[Page segmentation data]

--- START ---

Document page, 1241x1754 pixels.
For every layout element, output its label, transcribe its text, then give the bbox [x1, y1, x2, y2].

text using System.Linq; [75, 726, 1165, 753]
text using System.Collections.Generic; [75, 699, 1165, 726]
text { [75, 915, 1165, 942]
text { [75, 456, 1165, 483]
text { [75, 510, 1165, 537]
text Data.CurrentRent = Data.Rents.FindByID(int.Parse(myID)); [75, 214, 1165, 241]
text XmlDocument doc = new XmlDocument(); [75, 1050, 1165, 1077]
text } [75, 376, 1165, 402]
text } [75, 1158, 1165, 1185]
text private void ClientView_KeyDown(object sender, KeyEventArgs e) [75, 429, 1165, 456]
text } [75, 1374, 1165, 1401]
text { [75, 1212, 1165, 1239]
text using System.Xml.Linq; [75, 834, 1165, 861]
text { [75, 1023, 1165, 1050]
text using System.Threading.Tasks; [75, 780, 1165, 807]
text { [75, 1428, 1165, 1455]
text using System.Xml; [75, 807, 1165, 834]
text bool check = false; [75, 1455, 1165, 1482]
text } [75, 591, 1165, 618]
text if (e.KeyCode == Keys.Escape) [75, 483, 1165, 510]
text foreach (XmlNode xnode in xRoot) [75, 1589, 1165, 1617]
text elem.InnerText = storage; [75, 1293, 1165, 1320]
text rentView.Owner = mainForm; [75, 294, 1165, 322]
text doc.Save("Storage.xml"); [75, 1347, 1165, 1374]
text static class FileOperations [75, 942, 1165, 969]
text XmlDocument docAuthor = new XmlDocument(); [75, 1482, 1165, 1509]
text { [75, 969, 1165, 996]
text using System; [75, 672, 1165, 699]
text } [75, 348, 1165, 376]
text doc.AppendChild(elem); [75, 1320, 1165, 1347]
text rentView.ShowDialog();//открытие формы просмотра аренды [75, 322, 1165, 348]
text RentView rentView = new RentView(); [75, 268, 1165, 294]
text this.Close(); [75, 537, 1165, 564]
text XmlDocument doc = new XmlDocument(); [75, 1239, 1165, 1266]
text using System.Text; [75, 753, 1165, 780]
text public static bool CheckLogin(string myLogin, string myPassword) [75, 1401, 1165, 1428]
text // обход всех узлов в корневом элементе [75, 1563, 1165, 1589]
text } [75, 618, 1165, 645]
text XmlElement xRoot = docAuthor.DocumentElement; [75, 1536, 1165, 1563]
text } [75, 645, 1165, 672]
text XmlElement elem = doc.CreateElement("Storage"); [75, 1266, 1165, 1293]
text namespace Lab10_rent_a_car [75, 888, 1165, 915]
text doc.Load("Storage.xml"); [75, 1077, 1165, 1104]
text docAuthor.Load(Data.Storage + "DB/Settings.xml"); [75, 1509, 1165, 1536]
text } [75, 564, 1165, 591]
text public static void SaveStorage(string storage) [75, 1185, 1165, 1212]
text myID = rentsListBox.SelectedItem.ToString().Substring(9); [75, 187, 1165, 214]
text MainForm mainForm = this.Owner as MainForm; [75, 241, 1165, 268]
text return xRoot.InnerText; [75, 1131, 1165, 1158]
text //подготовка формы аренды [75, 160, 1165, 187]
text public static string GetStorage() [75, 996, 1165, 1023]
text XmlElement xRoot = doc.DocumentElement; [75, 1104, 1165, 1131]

--- END ---

> Work instruction
Write out every entry word for word.

> Result for this exercise
Document page, 1241x1754 pixels.
For every layout element, output its label, transcribe its text, then give the bbox [x1, y1, x2, y2].

text using System.Linq; [75, 726, 1165, 753]
text using System.Collections.Generic; [75, 699, 1165, 726]
text { [75, 915, 1165, 942]
text { [75, 456, 1165, 483]
text { [75, 510, 1165, 537]
text Data.CurrentRent = Data.Rents.FindByID(int.Parse(myID)); [75, 214, 1165, 241]
text XmlDocument doc = new XmlDocument(); [75, 1050, 1165, 1077]
text } [75, 376, 1165, 402]
text } [75, 1158, 1165, 1185]
text private void ClientView_KeyDown(object sender, KeyEventArgs e) [75, 429, 1165, 456]
text } [75, 1374, 1165, 1401]
text { [75, 1212, 1165, 1239]
text using System.Xml.Linq; [75, 834, 1165, 861]
text { [75, 1023, 1165, 1050]
text using System.Threading.Tasks; [75, 780, 1165, 807]
text { [75, 1428, 1165, 1455]
text using System.Xml; [75, 807, 1165, 834]
text bool check = false; [75, 1455, 1165, 1482]
text } [75, 591, 1165, 618]
text if (e.KeyCode == Keys.Escape) [75, 483, 1165, 510]
text foreach (XmlNode xnode in xRoot) [75, 1589, 1165, 1617]
text elem.InnerText = storage; [75, 1293, 1165, 1320]
text rentView.Owner = mainForm; [75, 294, 1165, 322]
text doc.Save("Storage.xml"); [75, 1347, 1165, 1374]
text static class FileOperations [75, 942, 1165, 969]
text XmlDocument docAuthor = new XmlDocument(); [75, 1482, 1165, 1509]
text { [75, 969, 1165, 996]
text using System; [75, 672, 1165, 699]
text } [75, 348, 1165, 376]
text doc.AppendChild(elem); [75, 1320, 1165, 1347]
text rentView.ShowDialog();//открытие формы просмотра аренды [75, 322, 1165, 348]
text RentView rentView = new RentView(); [75, 268, 1165, 294]
text this.Close(); [75, 537, 1165, 564]
text XmlDocument doc = new XmlDocument(); [75, 1239, 1165, 1266]
text using System.Text; [75, 753, 1165, 780]
text public static bool CheckLogin(string myLogin, string myPassword) [75, 1401, 1165, 1428]
text // обход всех узлов в корневом элементе [75, 1563, 1165, 1589]
text } [75, 618, 1165, 645]
text XmlElement xRoot = docAuthor.DocumentElement; [75, 1536, 1165, 1563]
text } [75, 645, 1165, 672]
text XmlElement elem = doc.CreateElement("Storage"); [75, 1266, 1165, 1293]
text namespace Lab10_rent_a_car [75, 888, 1165, 915]
text doc.Load("Storage.xml"); [75, 1077, 1165, 1104]
text docAuthor.Load(Data.Storage + "DB/Settings.xml"); [75, 1509, 1165, 1536]
text } [75, 564, 1165, 591]
text public static void SaveStorage(string storage) [75, 1185, 1165, 1212]
text myID = rentsListBox.SelectedItem.ToString().Substring(9); [75, 187, 1165, 214]
text MainForm mainForm = this.Owner as MainForm; [75, 241, 1165, 268]
text return xRoot.InnerText; [75, 1131, 1165, 1158]
text //подготовка формы аренды [75, 160, 1165, 187]
text public static string GetStorage() [75, 996, 1165, 1023]
text XmlElement xRoot = doc.DocumentElement; [75, 1104, 1165, 1131]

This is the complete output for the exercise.